C’est d'abord le cas de la sépulture sous tumulus mise au jour sur l’île de Groix (Morbihan) en 1906 : vers 900-950, deux hommes y ont été enterrés dans une embarcation de type drakkar, avec tout leur armement (boucliers, lances, haches de guerre et épées), du matériel de forge, des bijoux, un chaudron, une coupe de bronze et les jetons en os d’un jeu de société.

Le second site est malheureusement beaucoup moins bien documenté. Il s'agit de la tombe de Pîtres (27), une découverte fortuite faite par un agriculteur en 1865. Le mobilier en fer avait été dispersé et on ne sait rien de la tombe elle-même, si ce n'est qu'il devait s'agir d'un tumulus arasé. Aucun ossement n'est connu non plus. Il n'en reste que 2 extraordinaires fibules en bronze doré, clairement liées au costume féminin scandinave des années 850-900. C'est sur cette base que l'on a défini qu'il s'agissait de la tombe d'une femme.

3. Un précieux butin carolingien : le pot en argent du trésor de Galloway (Écosse)

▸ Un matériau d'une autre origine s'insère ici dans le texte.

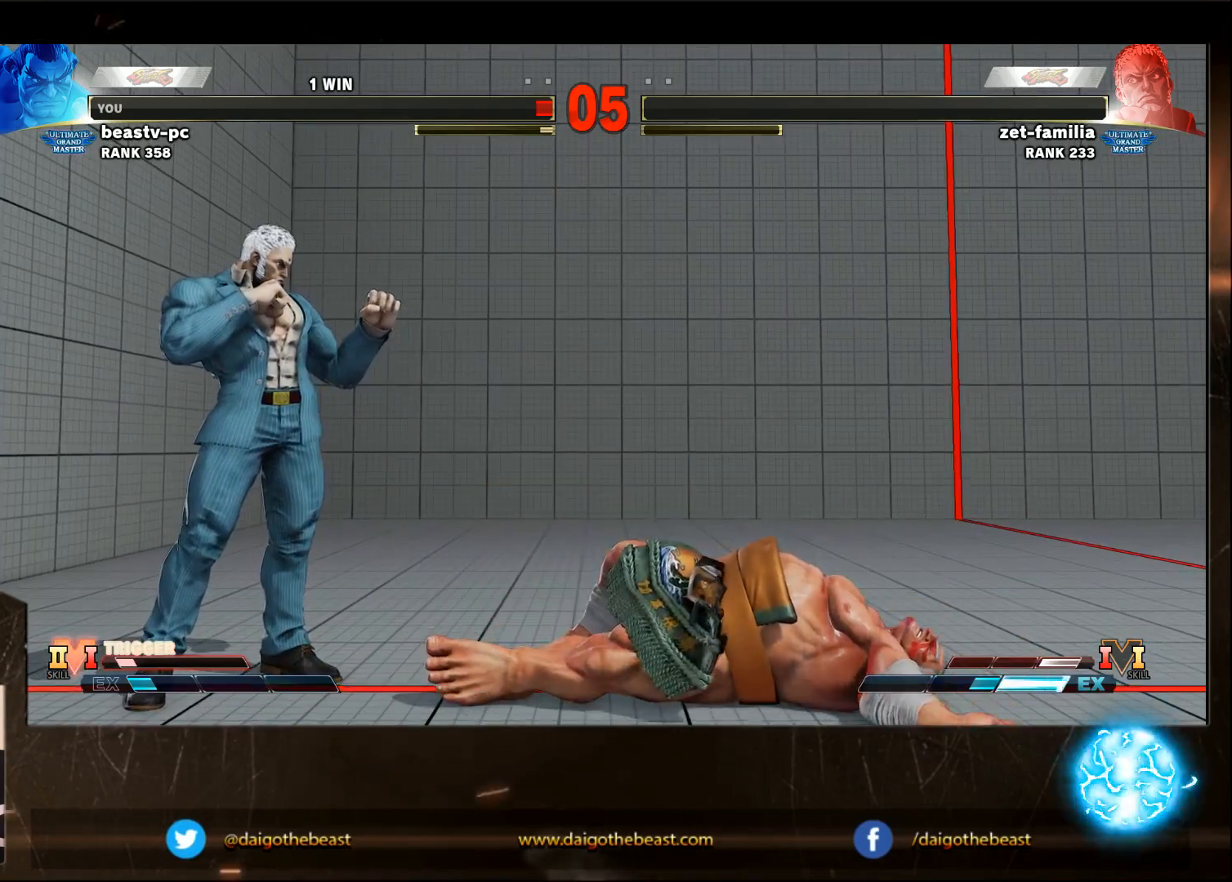
{"buttons": ["CIRCLE"], "left_stick": "center", "events": []}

Les témoignages archéologiques de ces razzias sur le monde franc se retrouvent à l’opposé … dans les royaumes vikings de Grande-Bretagne : de nombreux objets issus du continent ont ainsi été retrouvés dans des trésors, assemblages le plus souvent hétéroclites de bijoux, monnaies et ustensiles divers.

Ces objets issus de cultures très variées pouvaient également provenir de la partie est des routes commerciales vikings, dont l’aboutissement était le monde byzantin et, plus loin, Bagdad.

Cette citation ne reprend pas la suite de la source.